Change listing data
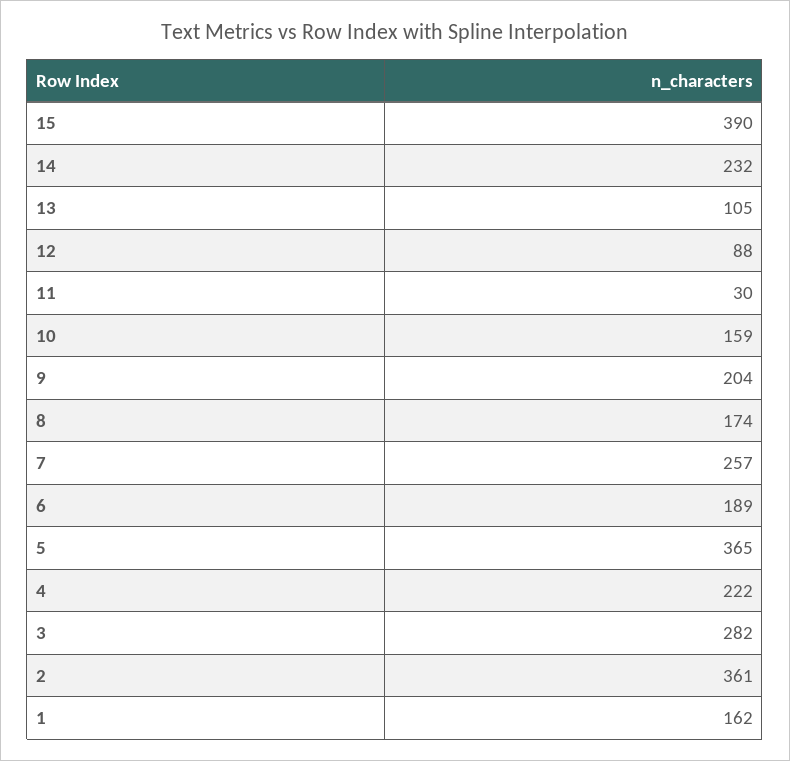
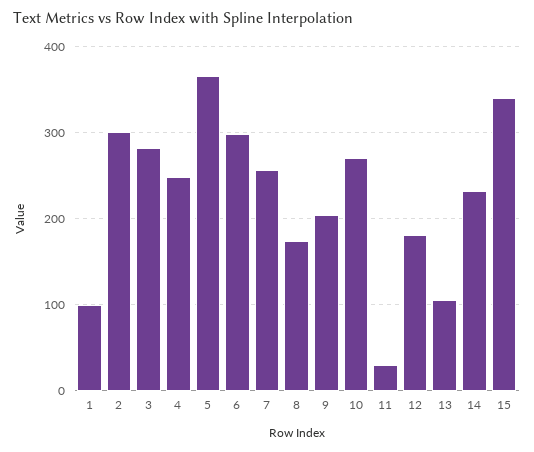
  {
-   "15": 390,
+   "15": 340,
    "14": 232,
    "13": 105,
-   "12": 88,
+   "12": 180,
    "11": 30,
-   "10": 159,
+   "10": 270,
    "9": 204,
    "8": 174,
    "7": 257,
-   "6": 189,
+   "6": 300,
    "5": 365,
-   "4": 222,
+   "4": 250,
    "3": 282,
-   "2": 361,
+   "2": 300,
-   "1": 162
+   "1": 100
  }

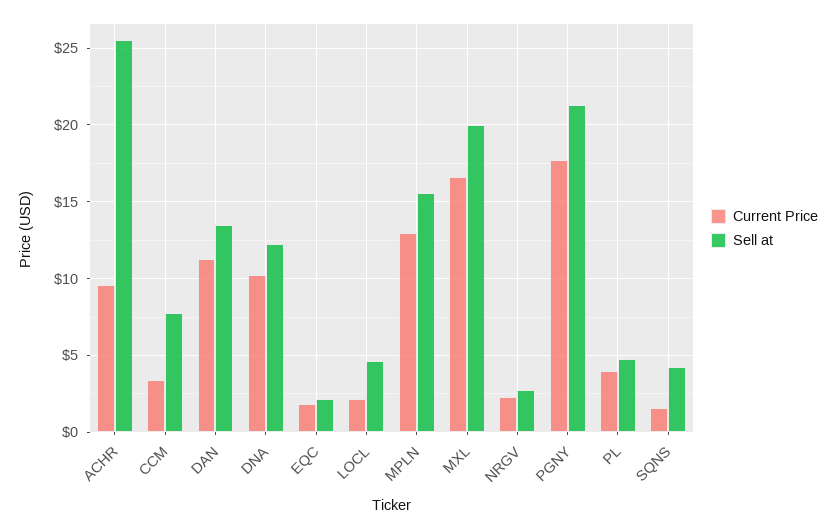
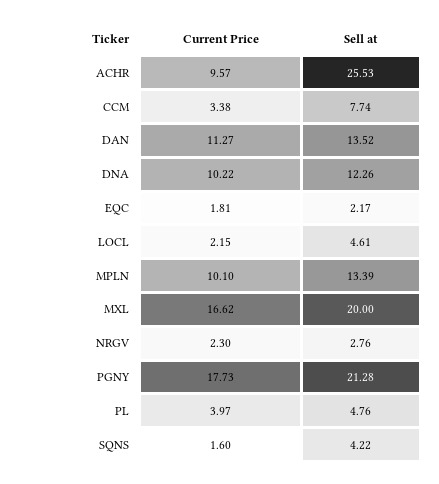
  {
    "Current Price": {
      "ACHR": 9.57,
      "CCM": 3.38,
      "DAN": 11.27,
      "DNA": 10.22,
      "EQC": 1.81,
      "LOCL": 2.15,
-     "MPLN": 13,
+     "MPLN": 10.1,
      "MXL": 16.62,
      "NRGV": 2.3,
      "PGNY": 17.73,
      "PL": 3.97,
      "SQNS": 1.6
    },
    "Sell at": {
      "ACHR": 25.53,
      "CCM": 7.74,
      "DAN": 13.52,
      "DNA": 12.26,
      "EQC": 2.17,
      "LOCL": 4.61,
-     "MPLN": 15.5,
+     "MPLN": 13.39,
      "MXL": 20,
      "NRGV": 2.76,
      "PGNY": 21.28,
      "PL": 4.76,
      "SQNS": 4.22
    }
  }

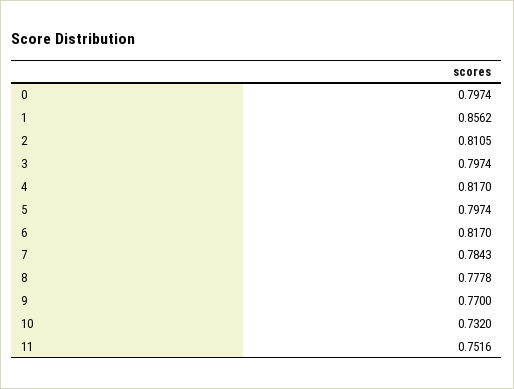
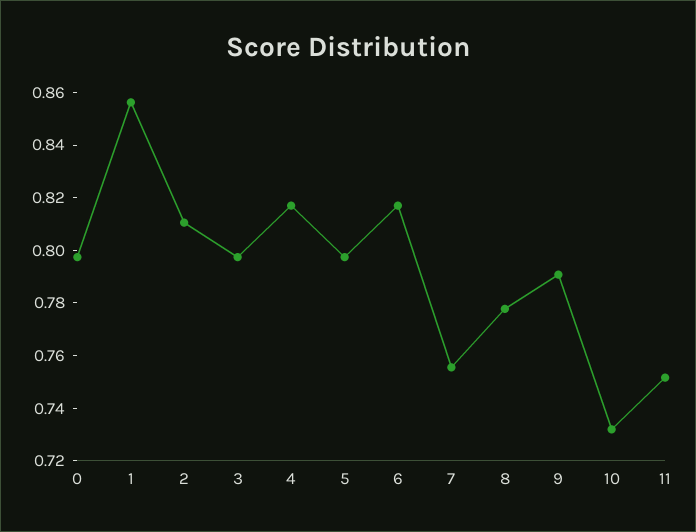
  {
    "0": 0.7974,
    "1": 0.8562,
    "2": 0.8105,
    "3": 0.7974,
    "4": 0.817,
    "5": 0.7974,
    "6": 0.817,
-   "7": 0.7843,
+   "7": 0.755,
    "8": 0.7778,
-   "9": 0.77,
+   "9": 0.79,
    "10": 0.732,
    "11": 0.7516
  }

### Task prompt:
Write out the whole of the data exactly; the pictures stay out.

### Solution to the exercise:
  {
-   "15": 390,
+   "15": 340,
    "14": 232,
    "13": 105,
-   "12": 88,
+   "12": 180,
    "11": 30,
-   "10": 159,
+   "10": 270,
    "9": 204,
    "8": 174,
    "7": 257,
-   "6": 189,
+   "6": 300,
    "5": 365,
-   "4": 222,
+   "4": 250,
    "3": 282,
-   "2": 361,
+   "2": 300,
-   "1": 162
+   "1": 100
  }

  {
    "Current Price": {
      "ACHR": 9.57,
      "CCM": 3.38,
      "DAN": 11.27,
      "DNA": 10.22,
      "EQC": 1.81,
      "LOCL": 2.15,
-     "MPLN": 13,
+     "MPLN": 10.1,
      "MXL": 16.62,
      "NRGV": 2.3,
      "PGNY": 17.73,
      "PL": 3.97,
      "SQNS": 1.6
    },
    "Sell at": {
      "ACHR": 25.53,
      "CCM": 7.74,
      "DAN": 13.52,
      "DNA": 12.26,
      "EQC": 2.17,
      "LOCL": 4.61,
-     "MPLN": 15.5,
+     "MPLN": 13.39,
      "MXL": 20,
      "NRGV": 2.76,
      "PGNY": 21.28,
      "PL": 4.76,
      "SQNS": 4.22
    }
  }

  {
    "0": 0.7974,
    "1": 0.8562,
    "2": 0.8105,
    "3": 0.7974,
    "4": 0.817,
    "5": 0.7974,
    "6": 0.817,
-   "7": 0.7843,
+   "7": 0.755,
    "8": 0.7778,
-   "9": 0.77,
+   "9": 0.79,
    "10": 0.732,
    "11": 0.7516
  }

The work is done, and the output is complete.